A new paper from researchers at MIT, Worcester Polytechnic Institute, and Google, accepted at the 2026 International Conference on Learning Representations, proposes a new debiasing approach called “weighted rotation debiasing” (or WRING) that can be applied to visual language models (VLMs) like OpenAI’s OpenCLIP.

VLM is a multimodal model that can simultaneously understand and interpret different data modalities such as video, images, and text. Although debiasing approaches for VLM exist, the most commonly used approach is known as “projection relaxation,” which leads to what is known as the “whack-a-mole dilemma.” This is an empirical observation that was formally introduced into AI research in 2023.

Projection debiasing is a post-processing approach that removes undesired biased information from a model’s embeddings by “projecting” a subspace from the representation space of relations, thereby removing bias. However, this approach also has drawbacks.

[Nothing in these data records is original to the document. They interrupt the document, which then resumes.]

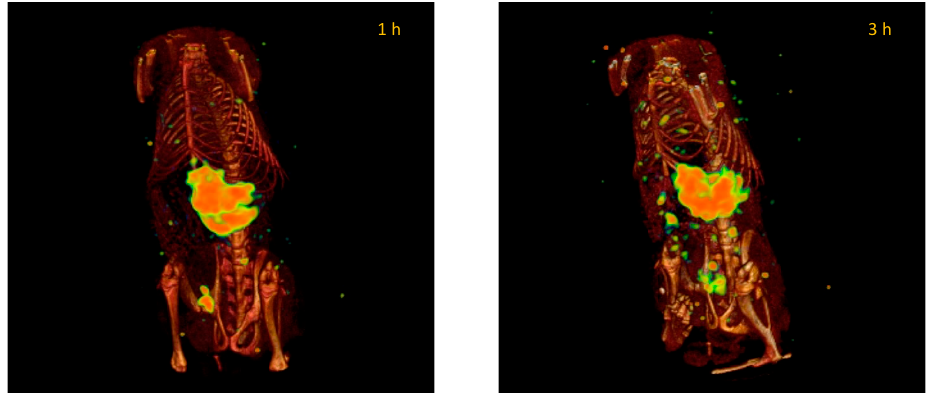
Figure 9. Representative SPECT/CT images of the 99m TcO 4 − biodistribution in healthy rats at 1 and 3 h after injection. The accumulation mainly occurs in the stomach. Images are from the same rat.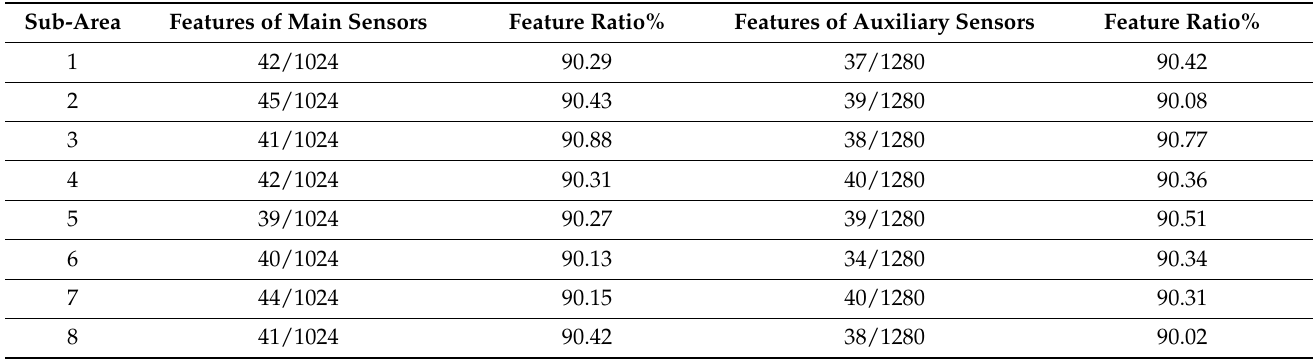
Table 3. The length of principal component analysis (PCA) features and feature ratio in eight sub-areas. Sub-Area Features of Main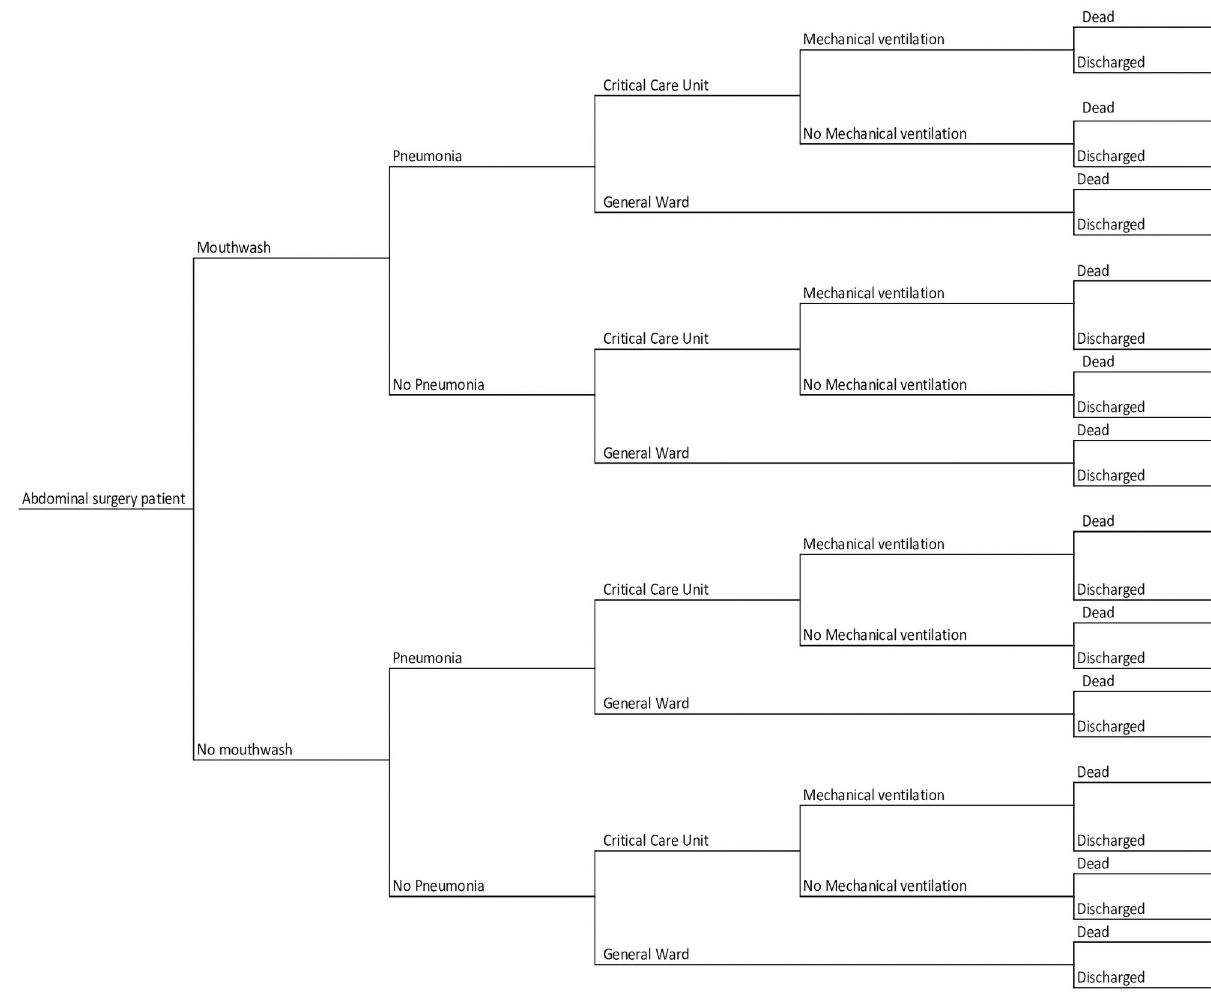
Fig 1. Abdominal surgery patient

“When you do that, you inadvertently crush everything around you,” says the study’s lead author, Walter Gerich, who conducted the study as a postdoc at MIT last year. “When you do this, all the other relationships that the model learns change.”

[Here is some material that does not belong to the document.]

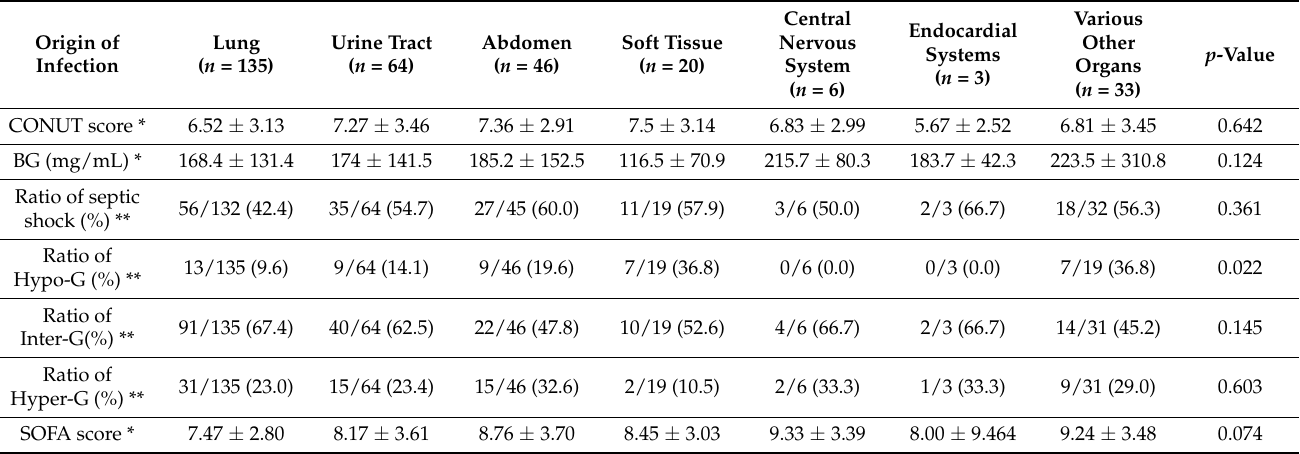
Table 2. Origin of infection in this study.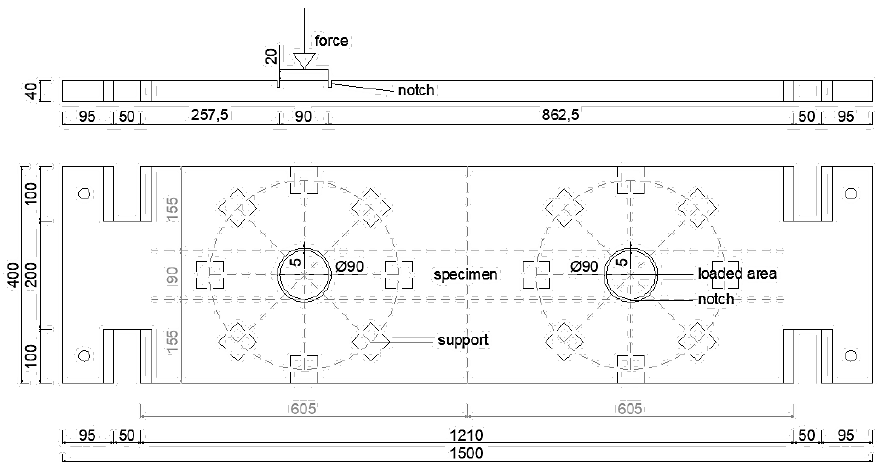
Figure 9. Experimental design (dimensions in mm).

Gerich is currently an assistant professor of computer science at Worcester Polytechnic Institute, and MIT graduate students Cassandra Parent and Quinn Perrian also contributed to the paper. Google’s Rafiya Javed. Justin Solomon and Marji Ghasemi, associate professors of electrical engineering at the Massachusetts Institute of Technology, are affiliated with the Abdul Latif Jameel Clinic for Machine Learning and Health and the Information and Decision Systems Institute.

Projection debiasing stops the model from acting on biases projected from the subspace, but it can end up amplifying and creating other biases, creating a whack-a-mole dilemma. According to Ghasemi, unintentional amplification of model bias is “both a technical and practical challenge. For example, when removing bias in VLMs that acquire images of clinical staff, removing racial bias may have the unintended consequence of amplifying gender bias.”

WRING works by moving certain coordinates in the model’s high-dimensional space (the coordinates that appear to be causing the bias) to a different angle. This makes the model unable to distinguish between different groups within a given concept. This changes the representation in a particular space while leaving other relationships in the model unchanged. Also, like projection debiasing, WRING is a post-processing approach, meaning it can be applied “on the fly” to a pre-trained VLM.

“People are already spending a lot of resources and a lot of money training these huge models, and they don’t really want to change anything during training because then they have to start from scratch,” Gerich explains. “[WRING is] Very efficient. No further training of the model is required and it is minimally invasive. ”

As a result, the researchers found that WRING significantly reduced bias toward the target concept without increasing bias in other areas. But for now, this approach is somewhat limited to the Contrastive Language-Image Pre-training (CLIP) model, a type of VLM that connects images to language for retrieval and classification.

“Extending this to a ChatGPT-style generative language model is a logical next step for us,” Gerych says.

This research was supported in part by a National Science Foundation CAREER Award, an AI2050 Award Early Career Fellowship, a Sloan Research Fellow Award, a Gordon and Betty Moore Foundation Award, and an MIT-Google Computing Innovation Award.